**Work instruction:** Every entry, start to finish, should be printed verbatim without pictures.

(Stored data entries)

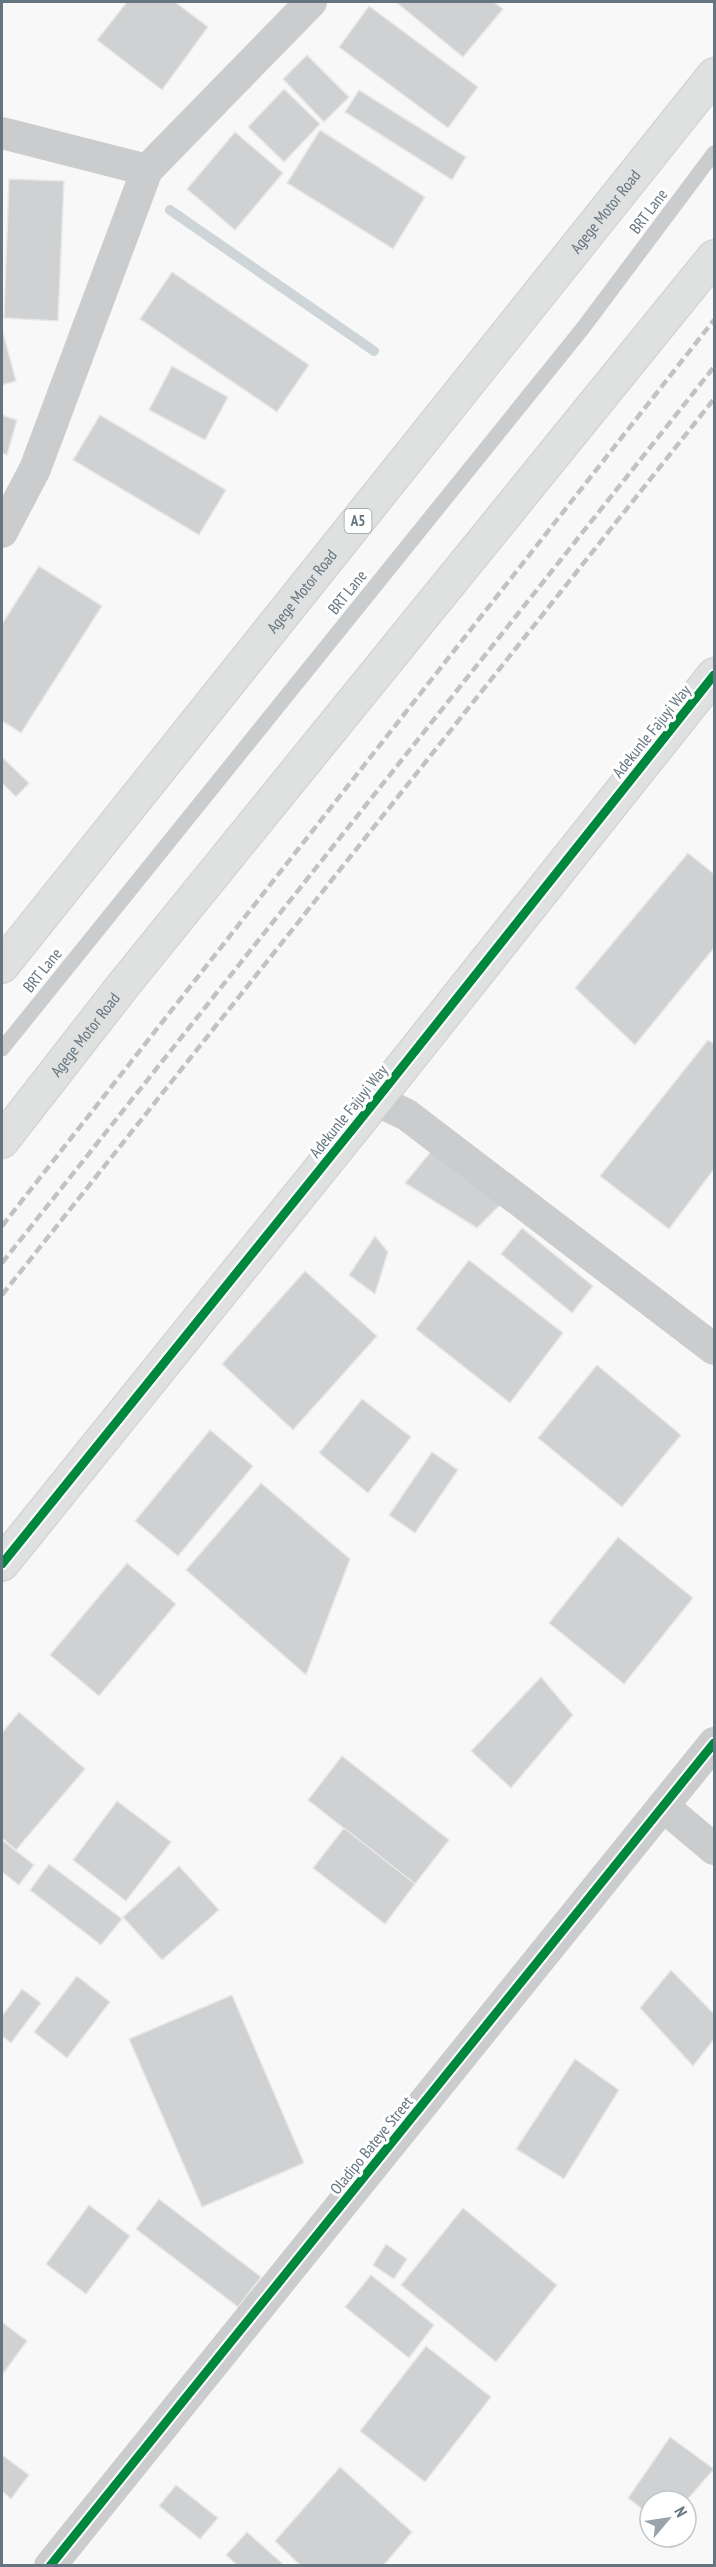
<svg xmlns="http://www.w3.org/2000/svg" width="716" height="2567" font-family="'PT Sans Narrow',sans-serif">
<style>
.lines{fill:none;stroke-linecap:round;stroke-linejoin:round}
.stream{stroke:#cdd5d8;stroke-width:10}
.building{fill:#cfd1d2;stroke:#e8e8e8;stroke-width:1.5}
.secondary-casing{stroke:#d4d5d6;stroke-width:36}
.highway-casing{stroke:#d4d5d5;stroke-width:36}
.lane{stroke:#cbcccd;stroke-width:15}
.street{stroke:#cbcccd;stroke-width:32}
.secondary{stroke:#dfe0e0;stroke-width:33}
.highway{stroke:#dfe0e0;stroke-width:33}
.rail{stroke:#c1c2c4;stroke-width:4.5;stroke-dasharray:9 4.5;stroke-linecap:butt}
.cycleway-casing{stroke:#fff;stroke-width:13}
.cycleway{stroke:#00873e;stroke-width:9}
.labels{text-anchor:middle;stroke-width:6;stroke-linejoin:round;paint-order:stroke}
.shield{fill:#fff;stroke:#939ea6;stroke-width:1.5}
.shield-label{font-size:15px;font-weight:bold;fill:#657580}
.street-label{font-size:16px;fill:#657580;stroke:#fff}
</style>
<rect width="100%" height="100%" fill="#f8f8f8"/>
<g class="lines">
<!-- stream -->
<path class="stream" d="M170,210L374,351"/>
</g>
<!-- building -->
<g class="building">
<path d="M127,2H175L208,27L162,90L97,40Z"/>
<path d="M396,2H494L503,9L463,57Z"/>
<path d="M369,6L478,87L448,128L339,47Z"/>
<path d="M307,55L349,97L324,122L283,79Z"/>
<path d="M284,89L320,124L284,162L248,127Z"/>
<path d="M359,90L466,157L452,180L345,112Z"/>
<path d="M320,130L425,197L393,249L287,183Z"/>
<path d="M235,132L283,173L235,230L187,189Z"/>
<path d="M9,179L64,181L58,321L4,318Z"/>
<path d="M172,272L309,365L277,412L140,319Z"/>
<path d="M2,329L16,381L2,385Z"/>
<path d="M172,366L228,397L205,440L149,410Z"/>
<path d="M2,415L17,420L7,455L2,453Z"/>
<path d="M100,415L226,490L199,535L73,460Z"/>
<path d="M39,566L102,606L21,733L2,721V624Z"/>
<path d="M2,757L29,783L16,797L2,783Z"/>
<path d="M688,853L714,874V948L635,1045L575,988Z"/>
<path d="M708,1040L714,1044V1169L669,1229L600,1176Z"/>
<path d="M433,1149L500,1205L477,1228L405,1183Z"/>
<path d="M522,1228L593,1286L572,1313L501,1254Z"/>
<path d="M375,1236L388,1252L375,1294L349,1275Z"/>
<path d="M469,1260L563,1333L510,1403L416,1329Z"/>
<path d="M305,1271L377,1336L293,1430L222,1364Z"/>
<path d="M597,1365L681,1435L622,1507L538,1438Z"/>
<path d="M362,1399L411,1437L368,1493L319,1453Z"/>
<path d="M210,1430L253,1466L178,1556L135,1521Z"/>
<path d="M432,1452L458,1470L415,1533L389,1515Z"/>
<path d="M261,1483L350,1559L306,1675L186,1570Z"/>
<path d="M618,1537L693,1598L624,1684L549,1623Z"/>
<path d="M127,1563L176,1604L99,1696L50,1655Z"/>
<path d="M541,1677L573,1715L511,1788L471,1751Z"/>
<path d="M19,1712L85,1769L16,1850L2,1838V1733Z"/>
<path d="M342,1756L449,1840L415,1884L308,1800Z"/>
<path d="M117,1801L171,1842L126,1901L73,1860Z"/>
<path d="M344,1828L415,1884L385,1924L313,1868Z"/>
<path d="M2,1840L34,1865L19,1885L2,1872Z"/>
<path d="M49,1864L122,1919L101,1945L30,1890Z"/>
<path d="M179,1866L219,1910L162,1960L123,1917Z"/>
<path d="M671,1970L714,2014V2039L693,2066L640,2008Z"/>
<path d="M77,1976L110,2002L67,2058L34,2032Z"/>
<path d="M22,1989L41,2003L11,2043L2,2036V2016Z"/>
<path d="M232,1995L304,2163L202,2207L129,2039Z"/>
<path d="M575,2059L619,2090L564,2179L516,2149Z"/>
<path d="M159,2199L261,2277L238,2307L136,2229Z"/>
<path d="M89,2205L130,2236L86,2294L46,2264Z"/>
<path d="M463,2208L557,2285L496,2362L401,2285Z"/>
<path d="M386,2244L407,2259L394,2279L373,2265Z"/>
<path d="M371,2275L434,2325L409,2358L345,2307Z"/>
<path d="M2,2322L27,2341L2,2375Z"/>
<path d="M426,2346L491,2397L425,2482L360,2431Z"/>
<path d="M670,2437L714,2469L686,2501H650V2515L628,2498Z"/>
<path d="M2,2455L29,2475L11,2499L2,2491Z"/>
<path d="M340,2467L412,2532L383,2566H301L275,2541Z"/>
<path d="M176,2485L218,2518L200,2539L159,2506Z"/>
<path d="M247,2532L285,2566H238L226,2555Z"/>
</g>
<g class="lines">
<!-- secondary casing -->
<g class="secondary-casing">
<path id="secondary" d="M2,1564L376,1100L714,675"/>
</g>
<!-- highway casing -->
<g class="highway-casing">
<g id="highway">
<path id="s1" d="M2,966L714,75"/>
<path id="s2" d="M2,1141L125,983L714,257"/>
</g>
</g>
<!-- lane -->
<path class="lane" d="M2,1049L583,328L714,153"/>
<!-- street -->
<g class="street">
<path d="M2,133L147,170"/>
<path d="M2,532L35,469L147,170L311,2"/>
<path d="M376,1100L407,1115L714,1349"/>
<path d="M663,1806L714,1849"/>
<path d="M50,2566L714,1743"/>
</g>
<!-- secondary -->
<use href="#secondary" class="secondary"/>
<!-- highway -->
<use href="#highway" class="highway"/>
<!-- rail -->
<g class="rail">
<path d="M2,1226L714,320"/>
<path d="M2,1263L714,367"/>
<path d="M2,1295L714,399"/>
</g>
<!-- cycleway casing -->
<g class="cycleway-casing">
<g id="cycleway">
<path d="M2,1564L376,1100L714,675"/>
<path d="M50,2566L714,1743"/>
</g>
</g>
<!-- cycleway -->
<use href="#cycleway" class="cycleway"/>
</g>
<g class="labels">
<!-- shield labels -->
<rect class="shield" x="344.5" y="509" width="27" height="24" rx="4.5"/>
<g class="shield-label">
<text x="358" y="526">A5</text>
</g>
<!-- street labels -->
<g class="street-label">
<text dy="6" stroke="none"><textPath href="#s1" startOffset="966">Agege Motor Road</textPath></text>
<text transform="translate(648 211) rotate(-53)" y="6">BRT Lane</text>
<text dy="6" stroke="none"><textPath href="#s1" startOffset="480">Agege Motor Road</textPath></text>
<text transform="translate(347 592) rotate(-51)" y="6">BRT Lane</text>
<text transform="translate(651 731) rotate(-51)" y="6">Adekunle Fajuyi Way</text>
<text transform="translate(42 970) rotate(-51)" y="6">BRT Lane</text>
<text dy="6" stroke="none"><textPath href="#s2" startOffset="135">Agege Motor Road</textPath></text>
<text transform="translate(348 1111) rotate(-51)" y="6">Adekunle Fajuyi Way</text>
<text transform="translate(371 2145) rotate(-51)" y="6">Oladipo Bateye Street</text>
</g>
</g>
<!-- border -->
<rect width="716" height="2567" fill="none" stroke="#657580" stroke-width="6"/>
<!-- north arrow -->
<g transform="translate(668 2519) rotate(61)"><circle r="28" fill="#ffffff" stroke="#c1c8cc" stroke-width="1.5"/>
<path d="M0-4.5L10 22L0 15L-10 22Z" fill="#98a3aa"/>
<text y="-9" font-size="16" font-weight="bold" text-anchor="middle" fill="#657580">N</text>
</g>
</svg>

**Task response:**
<svg xmlns="http://www.w3.org/2000/svg" width="716" height="2567" font-family="'PT Sans Narrow',sans-serif">
<style>
.lines{fill:none;stroke-linecap:round;stroke-linejoin:round}
.stream{stroke:#cdd5d8;stroke-width:10}
.building{fill:#cfd1d2;stroke:#e8e8e8;stroke-width:1.5}
.secondary-casing{stroke:#d4d5d6;stroke-width:36}
.highway-casing{stroke:#d4d5d5;stroke-width:36}
.lane{stroke:#cbcccd;stroke-width:15}
.street{stroke:#cbcccd;stroke-width:32}
.secondary{stroke:#dfe0e0;stroke-width:33}
.highway{stroke:#dfe0e0;stroke-width:33}
.rail{stroke:#c1c2c4;stroke-width:4.5;stroke-dasharray:9 4.5;stroke-linecap:butt}
.cycleway-casing{stroke:#fff;stroke-width:13}
.cycleway{stroke:#00873e;stroke-width:9}
.labels{text-anchor:middle;stroke-width:6;stroke-linejoin:round;paint-order:stroke}
.shield{fill:#fff;stroke:#939ea6;stroke-width:1.5}
.shield-label{font-size:15px;font-weight:bold;fill:#657580}
.street-label{font-size:16px;fill:#657580;stroke:#fff}
</style>
<rect width="100%" height="100%" fill="#f8f8f8"/>
<g class="lines">
<!-- stream -->
<path class="stream" d="M170,210L374,351"/>
</g>
<!-- building -->
<g class="building">
<path d="M127,2H175L208,27L162,90L97,40Z"/>
<path d="M396,2H494L503,9L463,57Z"/>
<path d="M369,6L478,87L448,128L339,47Z"/>
<path d="M307,55L349,97L324,122L283,79Z"/>
<path d="M284,89L320,124L284,162L248,127Z"/>
<path d="M359,90L466,157L452,180L345,112Z"/>
<path d="M320,130L425,197L393,249L287,183Z"/>
<path d="M235,132L283,173L235,230L187,189Z"/>
<path d="M9,179L64,181L58,321L4,318Z"/>
<path d="M172,272L309,365L277,412L140,319Z"/>
<path d="M2,329L16,381L2,385Z"/>
<path d="M172,366L228,397L205,440L149,410Z"/>
<path d="M2,415L17,420L7,455L2,453Z"/>
<path d="M100,415L226,490L199,535L73,460Z"/>
<path d="M39,566L102,606L21,733L2,721V624Z"/>
<path d="M2,757L29,783L16,797L2,783Z"/>
<path d="M688,853L714,874V948L635,1045L575,988Z"/>
<path d="M708,1040L714,1044V1169L669,1229L600,1176Z"/>
<path d="M433,1149L500,1205L477,1228L405,1183Z"/>
<path d="M522,1228L593,1286L572,1313L501,1254Z"/>
<path d="M375,1236L388,1252L375,1294L349,1275Z"/>
<path d="M469,1260L563,1333L510,1403L416,1329Z"/>
<path d="M305,1271L377,1336L293,1430L222,1364Z"/>
<path d="M597,1365L681,1435L622,1507L538,1438Z"/>
<path d="M362,1399L411,1437L368,1493L319,1453Z"/>
<path d="M210,1430L253,1466L178,1556L135,1521Z"/>
<path d="M432,1452L458,1470L415,1533L389,1515Z"/>
<path d="M261,1483L350,1559L306,1675L186,1570Z"/>
<path d="M618,1537L693,1598L624,1684L549,1623Z"/>
<path d="M127,1563L176,1604L99,1696L50,1655Z"/>
<path d="M541,1677L573,1715L511,1788L471,1751Z"/>
<path d="M19,1712L85,1769L16,1850L2,1838V1733Z"/>
<path d="M342,1756L449,1840L415,1884L308,1800Z"/>
<path d="M117,1801L171,1842L126,1901L73,1860Z"/>
<path d="M344,1828L415,1884L385,1924L313,1868Z"/>
<path d="M2,1840L34,1865L19,1885L2,1872Z"/>
<path d="M49,1864L122,1919L101,1945L30,1890Z"/>
<path d="M179,1866L219,1910L162,1960L123,1917Z"/>
<path d="M671,1970L714,2014V2039L693,2066L640,2008Z"/>
<path d="M77,1976L110,2002L67,2058L34,2032Z"/>
<path d="M22,1989L41,2003L11,2043L2,2036V2016Z"/>
<path d="M232,1995L304,2163L202,2207L129,2039Z"/>
<path d="M575,2059L619,2090L564,2179L516,2149Z"/>
<path d="M159,2199L261,2277L238,2307L136,2229Z"/>
<path d="M89,2205L130,2236L86,2294L46,2264Z"/>
<path d="M463,2208L557,2285L496,2362L401,2285Z"/>
<path d="M386,2244L407,2259L394,2279L373,2265Z"/>
<path d="M371,2275L434,2325L409,2358L345,2307Z"/>
<path d="M2,2322L27,2341L2,2375Z"/>
<path d="M426,2346L491,2397L425,2482L360,2431Z"/>
<path d="M670,2437L714,2469L686,2501H650V2515L628,2498Z"/>
<path d="M2,2455L29,2475L11,2499L2,2491Z"/>
<path d="M340,2467L412,2532L383,2566H301L275,2541Z"/>
<path d="M176,2485L218,2518L200,2539L159,2506Z"/>
<path d="M247,2532L285,2566H238L226,2555Z"/>
</g>
<g class="lines">
<!-- secondary casing -->
<g class="secondary-casing">
<path id="secondary" d="M2,1564L376,1100L714,675"/>
</g>
<!-- highway casing -->
<g class="highway-casing">
<g id="highway">
<path id="s1" d="M2,966L714,75"/>
<path id="s2" d="M2,1141L125,983L714,257"/>
</g>
</g>
<!-- lane -->
<path class="lane" d="M2,1049L583,328L714,153"/>
<!-- street -->
<g class="street">
<path d="M2,133L147,170"/>
<path d="M2,532L35,469L147,170L311,2"/>
<path d="M376,1100L407,1115L714,1349"/>
<path d="M663,1806L714,1849"/>
<path d="M50,2566L714,1743"/>
</g>
<!-- secondary -->
<use href="#secondary" class="secondary"/>
<!-- highway -->
<use href="#highway" class="highway"/>
<!-- rail -->
<g class="rail">
<path d="M2,1226L714,320"/>
<path d="M2,1263L714,367"/>
<path d="M2,1295L714,399"/>
</g>
<!-- cycleway casing -->
<g class="cycleway-casing">
<g id="cycleway">
<path d="M2,1564L376,1100L714,675"/>
<path d="M50,2566L714,1743"/>
</g>
</g>
<!-- cycleway -->
<use href="#cycleway" class="cycleway"/>
</g>
<g class="labels">
<!-- shield labels -->
<rect class="shield" x="344.5" y="509" width="27" height="24" rx="4.5"/>
<g class="shield-label">
<text x="358" y="526">A5</text>
</g>
<!-- street labels -->
<g class="street-label">
<text dy="6" stroke="none"><textPath href="#s1" startOffset="966">Agege Motor Road</textPath></text>
<text transform="translate(648 211) rotate(-53)" y="6">BRT Lane</text>
<text dy="6" stroke="none"><textPath href="#s1" startOffset="480">Agege Motor Road</textPath></text>
<text transform="translate(347 592) rotate(-51)" y="6">BRT Lane</text>
<text transform="translate(651 731) rotate(-51)" y="6">Adekunle Fajuyi Way</text>
<text transform="translate(42 970) rotate(-51)" y="6">BRT Lane</text>
<text dy="6" stroke="none"><textPath href="#s2" startOffset="135">Agege Motor Road</textPath></text>
<text transform="translate(348 1111) rotate(-51)" y="6">Adekunle Fajuyi Way</text>
<text transform="translate(371 2145) rotate(-51)" y="6">Oladipo Bateye Street</text>
</g>
</g>
<!-- border -->
<rect width="716" height="2567" fill="none" stroke="#657580" stroke-width="6"/>
<!-- north arrow -->
<g transform="translate(668 2519) rotate(61)"><circle r="28" fill="#ffffff" stroke="#c1c8cc" stroke-width="1.5"/>
<path d="M0-4.5L10 22L0 15L-10 22Z" fill="#98a3aa"/>
<text y="-9" font-size="16" font-weight="bold" text-anchor="middle" fill="#657580">N</text>
</g>
</svg>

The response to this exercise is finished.